Do the NEON instructions work for arm devices like an RPI or is it just tuned for Apple?
With this and Alpaca 13B you could probably replace an entire window manager.
Edit: it seems like it was less than a year ago that local speech recognition was a slow slog through a swamp of crufty, complicated research projects with most the high quality training data hidden behind walled gardens. Now I can stutter-step over a word and a demo in my browser correctly transcribes what I meant sans stutter. What happened?
This is so good. I tried playing around with whisper.cpp last week and got absolutely terrible performance. I played around with the "step size" as well as "n" (not sure what these do, I should probably read the docs seriously).
I tried a lot of tweaks but this one is definitely the best I've seen.
How did it know how to spell my name correctly when I just spoke into my microphone??? The two L's usually trips up the transcription models. What????
Been using textgen and downloading tons of models, the models are all over the place. The problems of accuracy and short term memory are major issues that people are trying to implement work arounds.
Check out textgen, it has voice in/out, graphics in/out, memory plugin, api, plugins, etc, all running locally.
That's a pretty cool showcase of modal [1]. From a marketing perspective I have to congratulate, this is a really well done way to get people to check out your platform.

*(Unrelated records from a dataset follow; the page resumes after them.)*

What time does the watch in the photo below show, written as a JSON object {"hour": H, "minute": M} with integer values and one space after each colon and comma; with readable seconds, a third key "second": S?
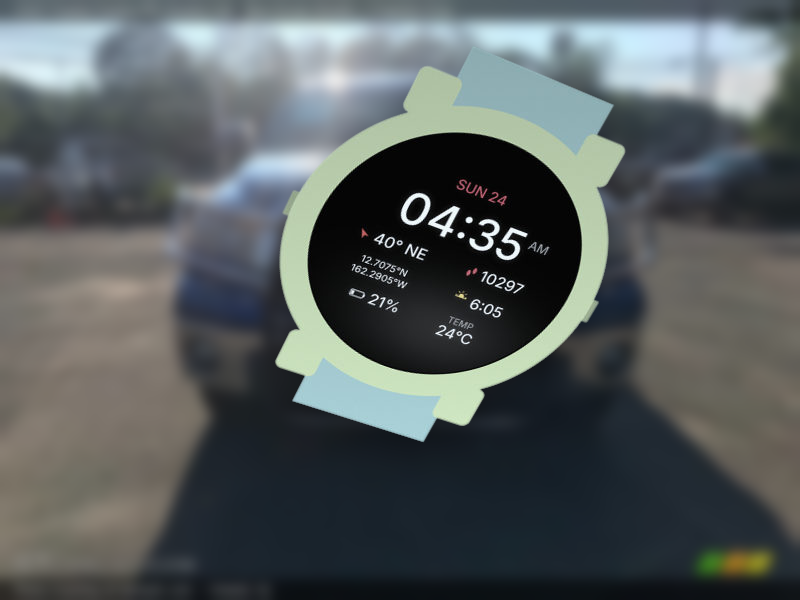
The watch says {"hour": 4, "minute": 35}
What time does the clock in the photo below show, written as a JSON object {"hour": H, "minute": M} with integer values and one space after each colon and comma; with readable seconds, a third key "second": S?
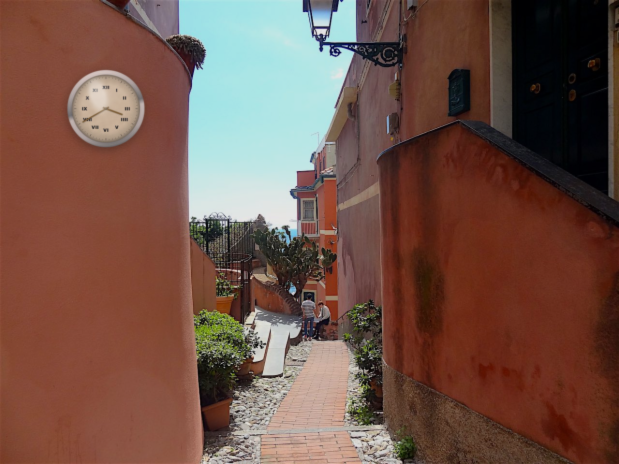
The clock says {"hour": 3, "minute": 40}
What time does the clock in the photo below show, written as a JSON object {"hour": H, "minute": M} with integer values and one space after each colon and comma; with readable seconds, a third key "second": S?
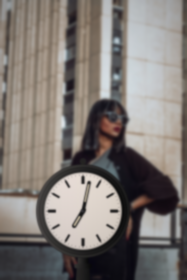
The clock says {"hour": 7, "minute": 2}
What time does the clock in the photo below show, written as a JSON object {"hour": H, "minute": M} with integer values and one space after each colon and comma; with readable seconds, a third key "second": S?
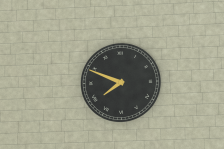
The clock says {"hour": 7, "minute": 49}
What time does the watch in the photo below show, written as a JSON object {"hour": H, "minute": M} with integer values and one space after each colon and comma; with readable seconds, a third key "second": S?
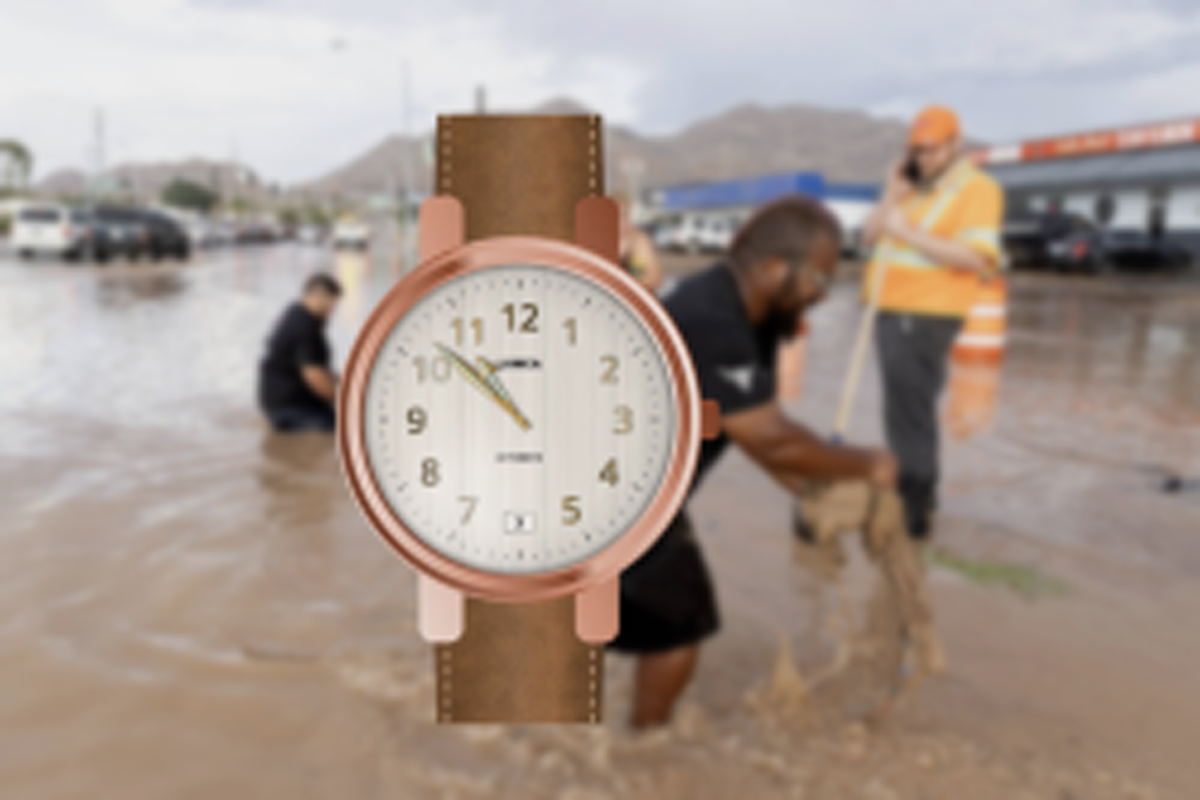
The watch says {"hour": 10, "minute": 52}
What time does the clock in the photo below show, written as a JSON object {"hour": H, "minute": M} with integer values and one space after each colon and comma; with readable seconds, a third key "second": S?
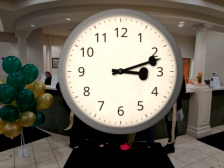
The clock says {"hour": 3, "minute": 12}
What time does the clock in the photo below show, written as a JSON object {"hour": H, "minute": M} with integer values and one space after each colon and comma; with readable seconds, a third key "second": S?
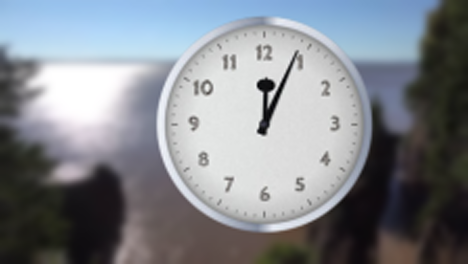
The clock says {"hour": 12, "minute": 4}
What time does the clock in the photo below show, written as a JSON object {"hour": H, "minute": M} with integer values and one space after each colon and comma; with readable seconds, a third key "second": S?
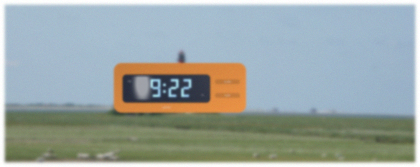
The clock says {"hour": 9, "minute": 22}
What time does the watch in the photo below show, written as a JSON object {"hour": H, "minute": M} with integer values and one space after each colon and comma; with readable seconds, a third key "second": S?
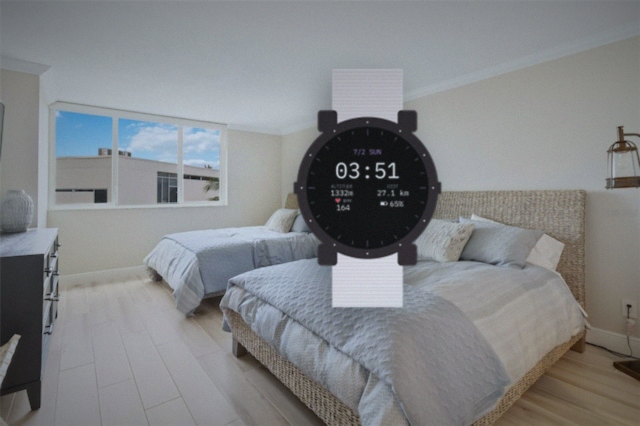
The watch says {"hour": 3, "minute": 51}
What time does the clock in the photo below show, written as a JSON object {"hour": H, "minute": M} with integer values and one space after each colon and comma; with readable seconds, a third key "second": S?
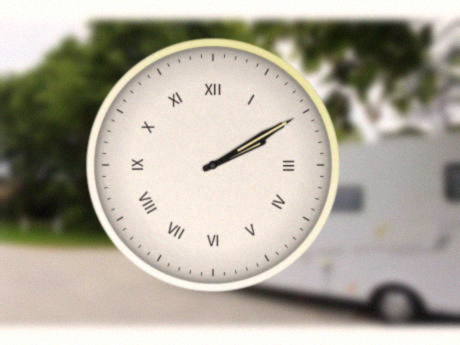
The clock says {"hour": 2, "minute": 10}
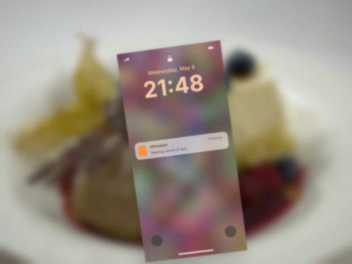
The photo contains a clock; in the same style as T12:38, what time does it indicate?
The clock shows T21:48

Nice to see Tortoise being used - I still think it's the best TTS system out there now. Generation time is slow, but quality is incredible. I wonder if the code can be optimised to speed up the generation, but I don't think the author is maintaining it any longer.[0]
If you're generally interested in TTS check out Bondsynth AI, it's a product I've been working on for long-form text-to-speech (think ebook to audiobook or website to audio). It's still in beta, so it's free, but I'm looking for feedback.
Tortoise looks really nice! The output is very "polished" and audiobook-like. It's a contrast to Bark[0] which is far more expressive but unpredictable.
I pitched this on a recently thread, but it was 12+ hours after it was posted, so I'll try again here.
What I really want is a program to waste the time of phone calls making unsolicited sales pitches.
It would do voice to text, run a simple language model to generate responses, then synthesize the voice back. It doesn't need to be a sophisticated model, not much more sophisticated than the classic "Eliza" program. A few years back someone did this with a canned loop of vague responses and it fooled the sales people for surprisingly long:
It seems like it could all run locally for low latency. Probably the most important part to get right would be a TTS system that isn't immediately pegged as a robot.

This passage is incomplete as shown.